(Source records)
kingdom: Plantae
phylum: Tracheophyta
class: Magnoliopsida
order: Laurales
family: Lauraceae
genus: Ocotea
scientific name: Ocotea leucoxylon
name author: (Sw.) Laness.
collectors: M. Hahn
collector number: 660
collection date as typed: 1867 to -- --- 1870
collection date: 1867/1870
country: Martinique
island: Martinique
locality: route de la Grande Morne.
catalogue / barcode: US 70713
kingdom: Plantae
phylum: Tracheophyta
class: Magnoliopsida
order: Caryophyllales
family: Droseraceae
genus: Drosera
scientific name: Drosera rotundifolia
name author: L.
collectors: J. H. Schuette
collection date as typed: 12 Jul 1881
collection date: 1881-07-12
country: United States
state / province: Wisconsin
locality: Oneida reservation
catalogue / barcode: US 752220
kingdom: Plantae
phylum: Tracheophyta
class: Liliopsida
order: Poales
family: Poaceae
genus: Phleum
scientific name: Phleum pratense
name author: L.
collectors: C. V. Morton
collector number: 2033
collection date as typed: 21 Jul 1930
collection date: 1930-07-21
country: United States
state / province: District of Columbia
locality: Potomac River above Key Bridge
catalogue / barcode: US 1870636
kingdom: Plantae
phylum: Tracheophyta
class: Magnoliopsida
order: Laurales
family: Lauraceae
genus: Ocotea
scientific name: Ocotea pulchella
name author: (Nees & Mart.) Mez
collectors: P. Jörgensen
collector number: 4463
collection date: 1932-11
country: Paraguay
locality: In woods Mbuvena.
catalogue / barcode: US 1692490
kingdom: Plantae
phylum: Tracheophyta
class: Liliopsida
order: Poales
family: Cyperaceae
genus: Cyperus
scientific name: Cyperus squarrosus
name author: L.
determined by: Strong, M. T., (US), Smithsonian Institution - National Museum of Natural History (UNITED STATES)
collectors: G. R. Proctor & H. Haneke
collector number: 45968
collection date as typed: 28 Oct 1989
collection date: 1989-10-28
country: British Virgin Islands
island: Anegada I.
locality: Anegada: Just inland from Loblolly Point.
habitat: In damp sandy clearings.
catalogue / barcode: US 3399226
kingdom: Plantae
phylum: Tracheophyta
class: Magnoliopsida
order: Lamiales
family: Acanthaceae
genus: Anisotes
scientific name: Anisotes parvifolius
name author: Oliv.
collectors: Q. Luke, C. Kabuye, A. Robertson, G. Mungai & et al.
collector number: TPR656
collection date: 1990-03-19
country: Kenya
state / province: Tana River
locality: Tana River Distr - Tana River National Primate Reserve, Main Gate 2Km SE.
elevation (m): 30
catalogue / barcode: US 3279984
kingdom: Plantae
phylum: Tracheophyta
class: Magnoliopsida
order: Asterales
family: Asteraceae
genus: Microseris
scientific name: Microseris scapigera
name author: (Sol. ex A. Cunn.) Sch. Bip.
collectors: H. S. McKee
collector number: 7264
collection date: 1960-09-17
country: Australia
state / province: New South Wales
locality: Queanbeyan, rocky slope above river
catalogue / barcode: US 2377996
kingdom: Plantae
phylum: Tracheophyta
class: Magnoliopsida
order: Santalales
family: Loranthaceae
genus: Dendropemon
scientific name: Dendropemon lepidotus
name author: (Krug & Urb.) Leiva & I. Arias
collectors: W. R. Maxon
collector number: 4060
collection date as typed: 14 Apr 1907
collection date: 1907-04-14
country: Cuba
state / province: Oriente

--- INSTRUCTIONS FOR THE TASK ---
Count the lines in the data above that contain the string "family", matching case exactly, and reply with only that number.

--- OUTPUT OF THE TASK ---
8